What is needed: Tally every line below where "colspan" appears, then report the total alone.
┏━━
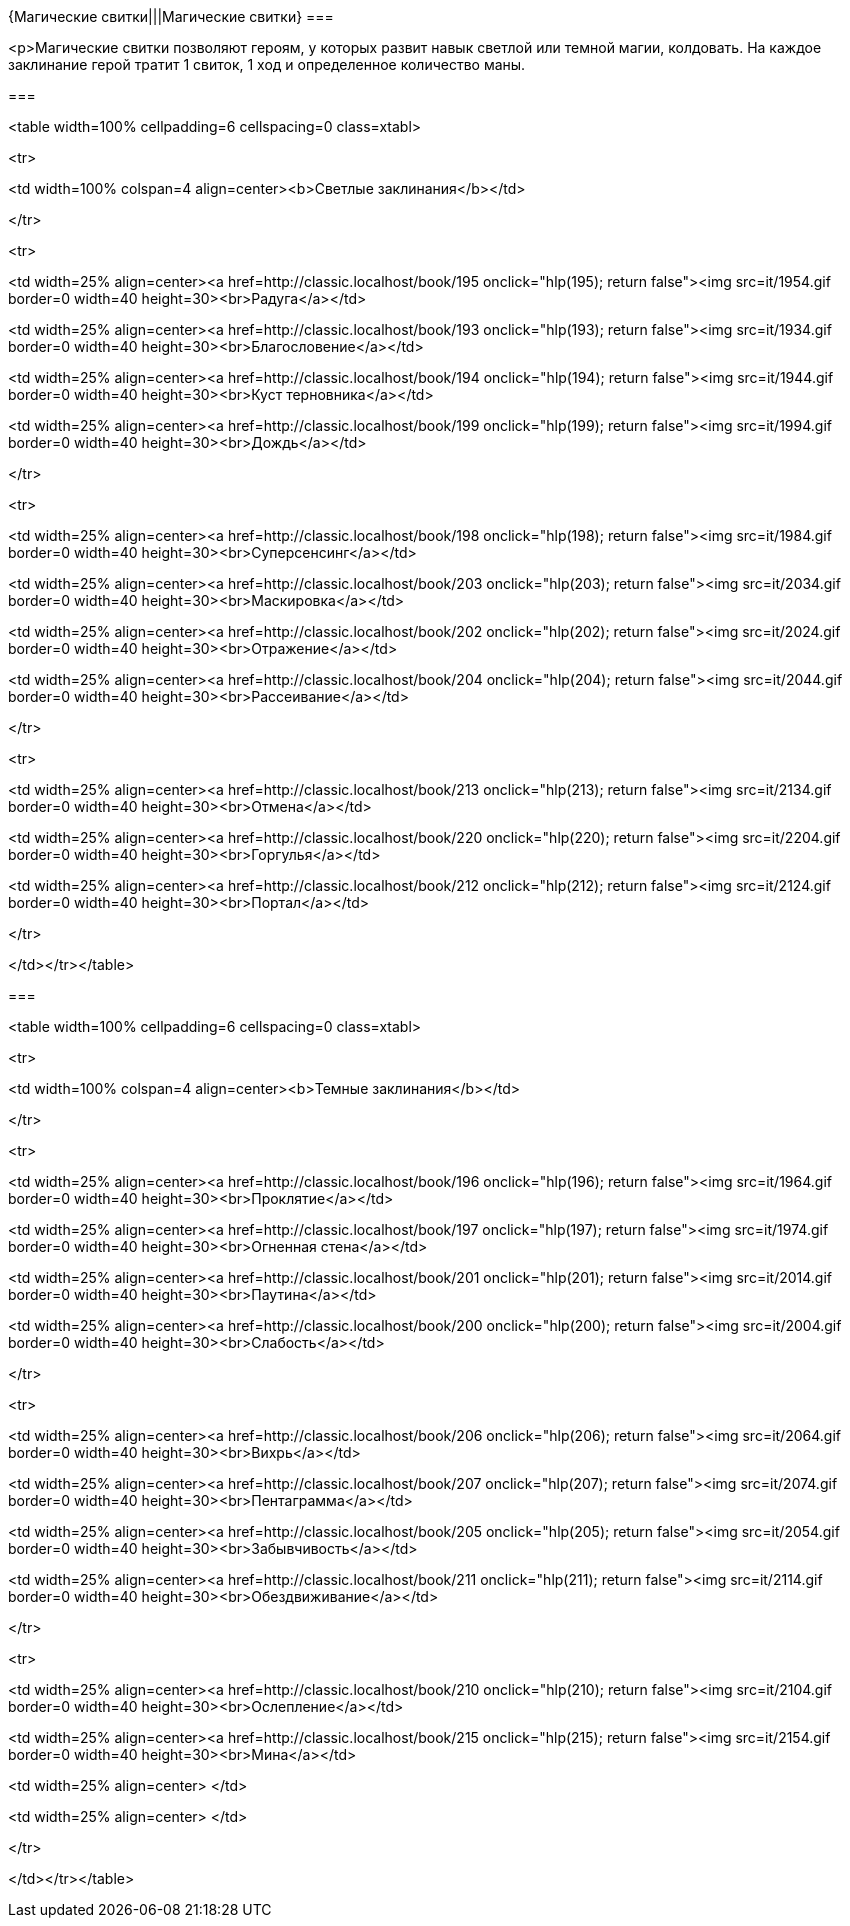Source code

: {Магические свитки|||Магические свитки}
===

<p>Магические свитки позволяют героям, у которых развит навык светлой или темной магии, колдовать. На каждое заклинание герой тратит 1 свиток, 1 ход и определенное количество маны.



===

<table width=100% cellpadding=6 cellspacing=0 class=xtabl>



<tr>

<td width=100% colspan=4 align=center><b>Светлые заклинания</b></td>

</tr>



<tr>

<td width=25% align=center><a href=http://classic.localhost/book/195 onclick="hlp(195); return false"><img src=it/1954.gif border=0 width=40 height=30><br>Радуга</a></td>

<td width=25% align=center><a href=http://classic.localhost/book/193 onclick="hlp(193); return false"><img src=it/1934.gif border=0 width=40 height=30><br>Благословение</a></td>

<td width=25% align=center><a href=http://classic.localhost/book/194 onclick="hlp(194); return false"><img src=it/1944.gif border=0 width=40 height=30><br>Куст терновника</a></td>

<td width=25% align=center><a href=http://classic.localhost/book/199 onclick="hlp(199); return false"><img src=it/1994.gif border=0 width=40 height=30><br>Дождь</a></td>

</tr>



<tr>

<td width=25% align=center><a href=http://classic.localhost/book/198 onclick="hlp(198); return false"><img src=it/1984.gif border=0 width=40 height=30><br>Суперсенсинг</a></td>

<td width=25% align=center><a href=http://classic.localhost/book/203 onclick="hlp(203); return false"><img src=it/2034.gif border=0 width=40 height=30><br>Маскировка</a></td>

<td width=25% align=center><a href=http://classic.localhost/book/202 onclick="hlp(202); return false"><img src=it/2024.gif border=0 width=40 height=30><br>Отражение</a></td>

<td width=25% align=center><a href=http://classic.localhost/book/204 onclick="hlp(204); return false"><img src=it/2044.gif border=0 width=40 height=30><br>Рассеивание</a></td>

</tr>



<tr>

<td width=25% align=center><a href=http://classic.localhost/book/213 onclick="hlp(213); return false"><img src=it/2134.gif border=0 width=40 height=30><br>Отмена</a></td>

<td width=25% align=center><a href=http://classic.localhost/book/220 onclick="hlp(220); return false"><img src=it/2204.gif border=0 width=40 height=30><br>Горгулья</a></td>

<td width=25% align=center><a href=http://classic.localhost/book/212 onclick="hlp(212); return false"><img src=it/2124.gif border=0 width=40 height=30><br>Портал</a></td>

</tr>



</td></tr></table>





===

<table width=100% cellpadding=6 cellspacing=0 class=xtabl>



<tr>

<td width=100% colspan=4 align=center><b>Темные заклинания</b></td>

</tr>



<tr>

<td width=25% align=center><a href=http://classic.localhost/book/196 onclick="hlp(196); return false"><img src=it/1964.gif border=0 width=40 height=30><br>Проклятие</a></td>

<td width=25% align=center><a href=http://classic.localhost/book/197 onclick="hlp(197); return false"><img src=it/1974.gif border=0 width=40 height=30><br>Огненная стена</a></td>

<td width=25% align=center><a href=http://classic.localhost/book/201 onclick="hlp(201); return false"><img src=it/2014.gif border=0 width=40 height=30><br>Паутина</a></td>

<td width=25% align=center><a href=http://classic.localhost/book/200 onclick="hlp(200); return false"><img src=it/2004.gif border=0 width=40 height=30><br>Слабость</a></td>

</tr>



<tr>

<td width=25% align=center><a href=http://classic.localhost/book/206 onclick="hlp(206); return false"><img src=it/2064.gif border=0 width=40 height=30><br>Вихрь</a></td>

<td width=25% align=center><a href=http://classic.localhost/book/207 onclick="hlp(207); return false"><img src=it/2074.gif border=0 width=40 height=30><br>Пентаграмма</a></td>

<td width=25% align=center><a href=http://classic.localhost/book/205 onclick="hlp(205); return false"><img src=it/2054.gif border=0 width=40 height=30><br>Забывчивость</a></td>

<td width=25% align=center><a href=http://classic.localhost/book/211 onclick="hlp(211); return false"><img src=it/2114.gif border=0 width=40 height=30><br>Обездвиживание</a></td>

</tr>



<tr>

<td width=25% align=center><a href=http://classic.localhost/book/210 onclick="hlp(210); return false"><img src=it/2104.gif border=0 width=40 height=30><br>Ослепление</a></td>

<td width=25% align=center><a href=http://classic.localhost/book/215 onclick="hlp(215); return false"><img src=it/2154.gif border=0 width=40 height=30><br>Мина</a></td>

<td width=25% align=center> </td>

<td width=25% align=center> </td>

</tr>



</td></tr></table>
┗━━
Answer section: 2